**Yapılacaklar**
a - Bahçeli’nin açıklamalarını aktaran metindeki "Kabul edilmelidir ki sığınmacı meselesi ülkemizin yumuşak karnı, istismara müsait bir zaafı haline gelmiştir." cümlesini İngilizceye çevirin.
b - Bahçeli’nin açıklamalarını aktaran metni kaldığı yerden alıp devam ettirin.

**Metin**
Bahçeli’nin Esad’ın genel af ilanı değerlendirmesi

Devlet Bahçeli: “Suriye Devlet Başkanı’nın genel af kararı geri dönüşleri kolaylaştırıcı bir gelişme”

MHP Genel Başkanı Devlet Bahçeli, partisinin grup toplantısında önemli açıklamalar yaptı. Bahçeli, “Suriye devlet başkanının ilan ettiği genel af kararı mühim ve geri dönüşleri kolaylaştırıcı bir gelişmedir. Bu kapsamda hükümetin uygulayacağı her politikayı sonuna kadar destekleyeceğiz.” dedi.

MHP Genel Başkanı Devlet Bahçeli 10 Mayıs Grup toplantısında yaptığı konuşma, MHP’nin, Türkiye’nin 2014 yılından sonra girdiği yeni rotada aldığı yeni tutum ve büyük değişikliklerin bir tezahürü oldu.

“YABANCI DÜŞMANLIĞI VE IRKÇILIĞIN TEŞVİK EDİLMESİNE KARŞI UYANIK OLMALIYIZ”

Konuşmasında yabancı düşmanlığı ve ırkçılığı reddeden Bahçeli, gerçekçi bir tutumla, AK Parti Hükümetinin son dönemde Suriye’nin kuzeyinde Mehmetçiğin kontrolündeki arazide yerel meclisler gibi aldığı tutuma karşıt bir şekilde Suriyeli sığınmacıların geri gönderilmesi konusunda Suriye Devlet Başkanı Beşar Esad’ın ilan ettiği genel affın değerlendirilmesini istedi. Bu konuda hükümetin alacağı her türlü tutumu destekleyeceklerini ilan etti.     

Bahçeli konuşmasında altını çizerek ifade ettiği çarpıcı açıklamalar şu şekilde:

-Huzurumuzu kaçırmak, iç barış ortamımızı karıştırmak ve kargaşaya hapsetmek için faal halde bulunan odaklar bayramda iyice su üstüne çıkmışlardır.

-Türkiye’de bulunan yabancılarla ilgili duygusal tonu ağırlıklı, tepkisel yönü baskın, provokasyon dozajı yüksek kirli malumatlar, gerçek dışı iddialar, çarpıtılmış haber ve fotoğraflar özellikle sosyal medya kanalıyla yoğun olarak servis edilmiştir. Kabul edilmelidir ki sığınmacı meselesi ülkemizin yumuşak karnı, istismara müsait bir zaafı haline gelmiştir.

-Elbette Anadolu coğrafyasına mühür vuran aziz millet varlığının demografik özellikleri, sosyal dokusu, kültürel müktesebatı korunmalıdır.

**Verilen Bilgiler**
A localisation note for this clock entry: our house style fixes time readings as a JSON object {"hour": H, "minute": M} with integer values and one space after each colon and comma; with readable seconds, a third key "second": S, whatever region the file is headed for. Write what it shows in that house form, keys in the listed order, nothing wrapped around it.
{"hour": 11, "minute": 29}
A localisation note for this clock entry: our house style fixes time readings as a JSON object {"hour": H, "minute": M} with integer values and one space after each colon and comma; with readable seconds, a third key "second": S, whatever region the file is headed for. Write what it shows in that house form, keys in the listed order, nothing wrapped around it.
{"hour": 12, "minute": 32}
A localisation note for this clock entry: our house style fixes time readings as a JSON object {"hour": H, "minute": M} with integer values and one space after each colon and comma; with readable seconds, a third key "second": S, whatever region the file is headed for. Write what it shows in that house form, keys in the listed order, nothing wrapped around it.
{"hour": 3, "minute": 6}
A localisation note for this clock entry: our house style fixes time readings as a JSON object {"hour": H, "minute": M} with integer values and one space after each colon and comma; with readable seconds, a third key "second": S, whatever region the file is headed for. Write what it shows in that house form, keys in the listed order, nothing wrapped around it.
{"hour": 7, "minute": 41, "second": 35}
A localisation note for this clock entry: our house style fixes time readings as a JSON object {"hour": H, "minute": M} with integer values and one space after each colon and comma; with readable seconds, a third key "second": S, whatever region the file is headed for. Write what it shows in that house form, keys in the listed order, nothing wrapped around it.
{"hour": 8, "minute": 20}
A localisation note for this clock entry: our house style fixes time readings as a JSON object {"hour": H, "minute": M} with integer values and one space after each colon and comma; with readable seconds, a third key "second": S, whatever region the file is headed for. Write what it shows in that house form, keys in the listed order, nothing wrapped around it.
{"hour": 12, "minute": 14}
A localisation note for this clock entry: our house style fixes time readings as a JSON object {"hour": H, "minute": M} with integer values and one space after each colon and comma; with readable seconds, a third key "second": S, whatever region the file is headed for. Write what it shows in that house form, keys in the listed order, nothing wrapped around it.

**Görev Sonuçları**
a - It must be acknowledged that the refugee issue has become our country's soft underbelly, a weakness open to exploitation.

b -
-Bunlara titizlik gösteriyorken, yabancı düşmanlığını ve ırkçılığı teşvik eden boyunduruk altındaki çevrelerin söz, yazı, açıklama ve şedit tuzaklarına da azami derecede uyanık olmak şarttır.

-Ancak bu çarpıcı gerçek ülkemizde misafir halde bulunan sığınmacılara cephe açmak, sosyal ve ekonomik hayattan tecrit etmek anlamına gelmemelidir, bize göre de gelmeyecektir. Nihayetinde Suriyeli sığınmacılar bugün misafirimizse, yarın komşumuz olacaklardır. Komşu komşunun külüne de her zaman muhtaçtır.

“SIĞINMACI SORUNU İSTİHBARAT ÖRGÜTLERİNİN YÖNLENDİRMESİNE AÇIK”

-Çünkü sığınmacı sorunu aynı zamanda kapalı devre faaliyet gösteren örgütlerin, istihbarat kuruluşlarının telkin, tazyik ve yönlendirmesine son derece açık haldedir.

-Üstelik toplumsal tansiyonu yükseltmek, birkaç münferit asayişsizliği sanki her yerde yaşanıyormuş gibi takdim ve teşhir etmek için pusuda bekleyen sorumsuz ve hastalıklı zihniyetlerin son zamanlarda tehlikeli şekilde yaygınlaştığı da malumlarınızdır.

-Bu karanlığın içinde Türkiye aleyhtarı ajanların cirit attıklarını ileri sürmek de bir vehim olarak değerlendirilmemelidir.

“SURİYE DEVLET BAŞKANININ AF KARARI MUHİM”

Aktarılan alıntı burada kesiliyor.